• Problem description
Your job is to return every line in the data holding the string "pixels".

(Records provided)

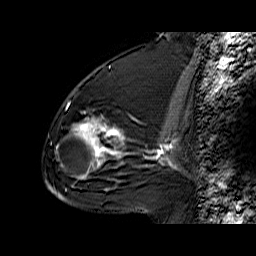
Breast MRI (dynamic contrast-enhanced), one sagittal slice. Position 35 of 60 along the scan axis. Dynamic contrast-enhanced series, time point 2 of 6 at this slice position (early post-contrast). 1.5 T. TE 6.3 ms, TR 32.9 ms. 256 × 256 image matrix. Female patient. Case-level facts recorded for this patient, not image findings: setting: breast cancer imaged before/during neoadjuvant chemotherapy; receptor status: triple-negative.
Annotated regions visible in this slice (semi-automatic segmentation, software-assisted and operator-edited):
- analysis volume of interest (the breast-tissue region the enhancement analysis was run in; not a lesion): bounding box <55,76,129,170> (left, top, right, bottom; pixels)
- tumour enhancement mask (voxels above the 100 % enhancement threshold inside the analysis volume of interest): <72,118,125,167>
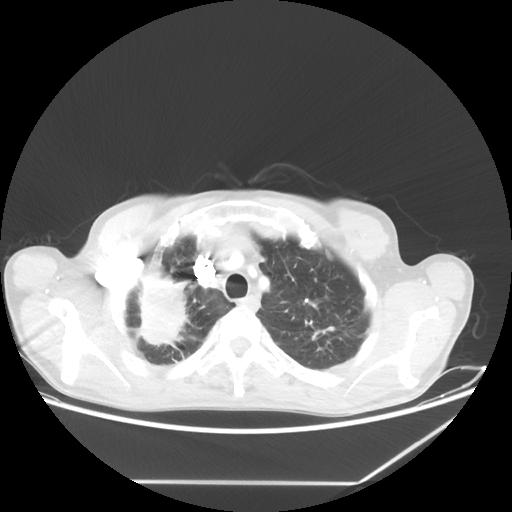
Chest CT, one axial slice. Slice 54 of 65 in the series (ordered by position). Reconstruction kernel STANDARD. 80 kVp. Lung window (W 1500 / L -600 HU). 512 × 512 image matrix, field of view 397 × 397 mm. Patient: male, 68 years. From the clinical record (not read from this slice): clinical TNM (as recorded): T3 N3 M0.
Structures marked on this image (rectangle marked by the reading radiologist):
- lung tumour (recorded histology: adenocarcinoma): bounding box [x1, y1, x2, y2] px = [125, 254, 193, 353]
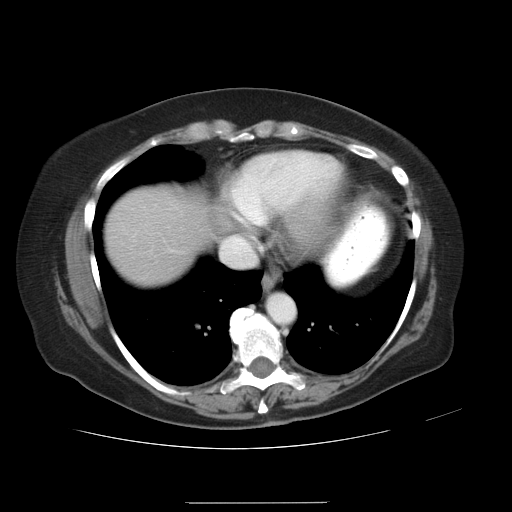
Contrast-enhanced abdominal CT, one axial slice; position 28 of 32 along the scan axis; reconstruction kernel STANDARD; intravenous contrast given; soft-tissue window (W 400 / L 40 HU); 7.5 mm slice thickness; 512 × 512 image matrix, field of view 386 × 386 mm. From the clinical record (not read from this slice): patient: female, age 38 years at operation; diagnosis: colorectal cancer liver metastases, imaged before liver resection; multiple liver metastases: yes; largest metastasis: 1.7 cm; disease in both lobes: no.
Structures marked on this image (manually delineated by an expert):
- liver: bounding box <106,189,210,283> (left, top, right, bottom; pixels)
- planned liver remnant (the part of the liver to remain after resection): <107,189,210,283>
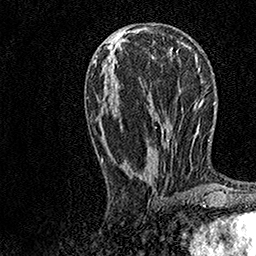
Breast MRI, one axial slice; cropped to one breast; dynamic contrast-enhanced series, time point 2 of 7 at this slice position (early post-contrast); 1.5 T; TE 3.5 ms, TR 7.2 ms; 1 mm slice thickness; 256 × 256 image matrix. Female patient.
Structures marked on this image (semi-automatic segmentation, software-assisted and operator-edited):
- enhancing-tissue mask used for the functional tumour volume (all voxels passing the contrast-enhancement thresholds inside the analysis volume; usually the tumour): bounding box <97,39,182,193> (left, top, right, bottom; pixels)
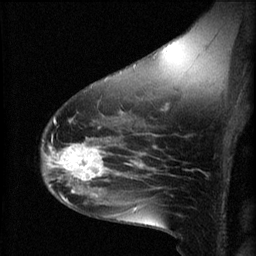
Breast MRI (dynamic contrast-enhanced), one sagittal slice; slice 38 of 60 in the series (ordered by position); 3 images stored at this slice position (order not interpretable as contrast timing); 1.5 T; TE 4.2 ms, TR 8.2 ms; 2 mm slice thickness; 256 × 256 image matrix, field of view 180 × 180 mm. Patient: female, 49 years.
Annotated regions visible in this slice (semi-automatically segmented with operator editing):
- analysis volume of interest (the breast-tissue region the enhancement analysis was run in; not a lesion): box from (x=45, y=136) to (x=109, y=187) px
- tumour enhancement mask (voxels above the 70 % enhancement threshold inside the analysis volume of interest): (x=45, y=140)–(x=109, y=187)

(End Records provided)

• Result of this exercise
- analysis volume of interest (the breast-tissue region the enhancement analysis was run in; not a lesion): bounding box <55,76,129,170> (left, top, right, bottom; pixels)
- liver: bounding box <106,189,210,283> (left, top, right, bottom; pixels)
- enhancing-tissue mask used for the functional tumour volume (all voxels passing the contrast-enhancement thresholds inside the analysis volume; usually the tumour): bounding box <97,39,182,193> (left, top, right, bottom; pixels)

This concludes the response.